• _TASKS_:
1. Reproduce word for word the part of the report on the Kaka'i election winners, starting at "According to the" and ending at "Bafel Jalal Talabani.".
2. Carry on the report on the Kaka'i election winners from the point where it stops.

• _TEXT FOR ANALYSIS_:
Two Kaka'i candidates in Kirkuk and Nineveh guaranteed seats in the provincial council based on the votes they collected for the first time, noting that the Kaka'i component was not allocated seats under the quota system.
According to the final results of the Iraqi provincial council elections that took place on December 18, 2023, Hoshyar Hijran Al-Kaka’i from (Kirkuk Our Strength and Our Will Alliance) won 7,108 votes, and Muhammad Jassim Al-Kaka’i (Nineveh People’s Union Alliance) won 3,738 votes in seats in Kirkuk and Nineveh provinces.
The two alliances were mainly formed by the Patriotic Union of Kurdistan PUK, one of the leading Kurdish political parties, led by Bafel Jalal Talabani.
Hoshyar Hijran, who won a seat in the Kirkuk Provincial Council, told (KirkukNow), “Winning a seat in the current session of the Provincial Council as a Kaka’i candidate is important so that I can serve them in all sectors, and pointed our priorities are to seek to rehabilitate the Kaka’i villages, and to address the problem of lands and lifting the night curfew in the Kakai areas.”

• _DATASET ENTRIES_:
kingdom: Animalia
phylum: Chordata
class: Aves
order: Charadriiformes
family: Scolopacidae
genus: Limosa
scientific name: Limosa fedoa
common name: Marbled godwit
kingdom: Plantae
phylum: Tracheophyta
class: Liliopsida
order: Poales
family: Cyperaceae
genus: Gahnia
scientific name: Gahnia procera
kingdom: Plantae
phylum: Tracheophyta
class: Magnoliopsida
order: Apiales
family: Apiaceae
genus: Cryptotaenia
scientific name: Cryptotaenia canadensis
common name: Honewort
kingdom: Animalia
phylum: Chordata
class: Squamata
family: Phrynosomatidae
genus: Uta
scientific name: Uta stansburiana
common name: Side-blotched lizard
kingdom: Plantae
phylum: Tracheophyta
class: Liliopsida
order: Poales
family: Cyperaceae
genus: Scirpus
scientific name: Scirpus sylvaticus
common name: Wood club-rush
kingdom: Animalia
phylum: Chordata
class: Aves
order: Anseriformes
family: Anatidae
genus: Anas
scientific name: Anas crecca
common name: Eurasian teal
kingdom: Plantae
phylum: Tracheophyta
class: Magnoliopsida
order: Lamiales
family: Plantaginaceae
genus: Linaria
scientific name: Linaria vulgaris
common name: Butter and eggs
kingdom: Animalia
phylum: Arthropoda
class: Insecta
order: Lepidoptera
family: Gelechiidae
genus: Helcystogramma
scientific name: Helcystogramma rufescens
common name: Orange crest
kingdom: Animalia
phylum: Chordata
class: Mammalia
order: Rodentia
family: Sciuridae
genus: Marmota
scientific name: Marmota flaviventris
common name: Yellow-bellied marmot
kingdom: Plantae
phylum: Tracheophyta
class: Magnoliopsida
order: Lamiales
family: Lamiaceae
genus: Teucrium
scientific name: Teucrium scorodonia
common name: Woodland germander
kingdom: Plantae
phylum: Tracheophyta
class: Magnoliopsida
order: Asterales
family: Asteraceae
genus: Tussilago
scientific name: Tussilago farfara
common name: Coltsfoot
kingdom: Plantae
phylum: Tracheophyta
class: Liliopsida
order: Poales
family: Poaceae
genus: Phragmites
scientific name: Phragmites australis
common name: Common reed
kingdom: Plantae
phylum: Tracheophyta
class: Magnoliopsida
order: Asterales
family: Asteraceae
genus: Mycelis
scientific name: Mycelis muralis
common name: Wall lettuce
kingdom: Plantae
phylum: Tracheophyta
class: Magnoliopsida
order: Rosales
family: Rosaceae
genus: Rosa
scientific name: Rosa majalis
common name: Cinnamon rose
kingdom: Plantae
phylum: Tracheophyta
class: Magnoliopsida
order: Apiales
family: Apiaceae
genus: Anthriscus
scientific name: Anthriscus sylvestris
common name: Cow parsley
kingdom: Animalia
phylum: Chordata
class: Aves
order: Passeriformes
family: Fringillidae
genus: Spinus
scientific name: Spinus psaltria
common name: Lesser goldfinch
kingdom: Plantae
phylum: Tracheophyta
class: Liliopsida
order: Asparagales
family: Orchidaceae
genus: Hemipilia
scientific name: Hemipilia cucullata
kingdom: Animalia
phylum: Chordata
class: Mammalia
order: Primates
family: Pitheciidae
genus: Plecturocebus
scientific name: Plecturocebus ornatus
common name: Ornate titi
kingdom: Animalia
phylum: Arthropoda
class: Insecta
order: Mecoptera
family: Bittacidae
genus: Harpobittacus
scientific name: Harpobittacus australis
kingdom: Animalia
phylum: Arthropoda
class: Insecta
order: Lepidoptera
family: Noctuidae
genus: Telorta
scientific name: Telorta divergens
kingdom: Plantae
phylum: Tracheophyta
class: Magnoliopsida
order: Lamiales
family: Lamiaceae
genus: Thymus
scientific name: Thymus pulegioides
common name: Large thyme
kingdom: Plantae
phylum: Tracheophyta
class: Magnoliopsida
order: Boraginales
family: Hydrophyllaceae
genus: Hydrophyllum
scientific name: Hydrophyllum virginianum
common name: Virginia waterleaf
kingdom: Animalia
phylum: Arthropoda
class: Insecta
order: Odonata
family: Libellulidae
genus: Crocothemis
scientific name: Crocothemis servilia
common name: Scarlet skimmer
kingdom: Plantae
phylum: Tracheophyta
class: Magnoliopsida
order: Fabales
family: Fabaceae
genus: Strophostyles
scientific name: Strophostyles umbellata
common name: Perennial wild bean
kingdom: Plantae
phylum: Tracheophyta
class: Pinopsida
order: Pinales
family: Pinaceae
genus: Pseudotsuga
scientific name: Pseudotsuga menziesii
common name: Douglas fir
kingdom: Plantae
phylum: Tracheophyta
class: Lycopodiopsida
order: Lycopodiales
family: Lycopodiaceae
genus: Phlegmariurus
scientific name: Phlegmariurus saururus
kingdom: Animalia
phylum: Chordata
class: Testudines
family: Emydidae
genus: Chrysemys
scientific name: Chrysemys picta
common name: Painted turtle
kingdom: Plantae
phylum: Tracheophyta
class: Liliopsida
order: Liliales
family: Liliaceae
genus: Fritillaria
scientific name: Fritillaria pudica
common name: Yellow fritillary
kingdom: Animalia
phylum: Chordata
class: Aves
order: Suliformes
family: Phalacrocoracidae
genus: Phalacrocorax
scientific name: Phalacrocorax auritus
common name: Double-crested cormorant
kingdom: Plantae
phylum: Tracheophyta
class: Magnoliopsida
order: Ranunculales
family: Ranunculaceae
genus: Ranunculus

• _SOLVED TASKS_:
1.
According to the final results of the Iraqi provincial council elections that took place on December 18, 2023, Hoshyar Hijran Al-Kaka’i from (Kirkuk Our Strength and Our Will Alliance) won 7,108 votes, and Muhammad Jassim Al-Kaka’i (Nineveh People’s Union Alliance) won 3,738 votes in seats in Kirkuk and Nineveh provinces.
The two alliances were mainly formed by the Patriotic Union of Kurdistan PUK, one of the leading Kurdish political parties, led by Bafel Jalal Talabani.

2.
The Kaka'is participated with eight candidates in the provincial council elections within the framework of the lists of the PUK and the Kurdistan Democratic Party KDP, four of them in Kirkuk Governorate, three in Diyala Governorate, and one in Nineveh, all of whom won 18,000 votes.
Kaka'i, Yarsanism, or Ahl Alhaq, is a secretive monotheist spiritual religion that has no special places for worship, a religion mostly practiced in Iraq and Iran. Kaka'i followers are about 100,000, mostly found in the northern provinces of Sulaymaniyah, Kirkuk, Erbil, and Ninewa up to Diyala in the middle of Iraq.
Yarsanism has not been officially recognized in the Iraqi constitution yet it has been in the semi-autonomous Iraqi Kurdistan Region IKR. Their villages and towns were a target for extremist militants of the Islamic State of Iraq and Syria ISIS who persecuted them as “idol worshippers.”
The votes collected by the Kakai candidates were distributed as follows: over 10,000 votes in Kirkuk, about 4,000 votes in Diyala, and over 3,700 votes in Nineveh, but these votes guaranteed them only two seats in Kirkuk and Nineveh.
Muhammad Jassim, the Kaka’i candidate who won a seat in Nineveh Governorate, told KirkukNow, “This is the first time that the Kaka’is have reached the council.”
“I will strive to serve the people in general and the Kaka’is in particular. I have several ideas and strategic projects to implement in the Kaka’i villages including establishing hospitals and providing job and employment opportunities.”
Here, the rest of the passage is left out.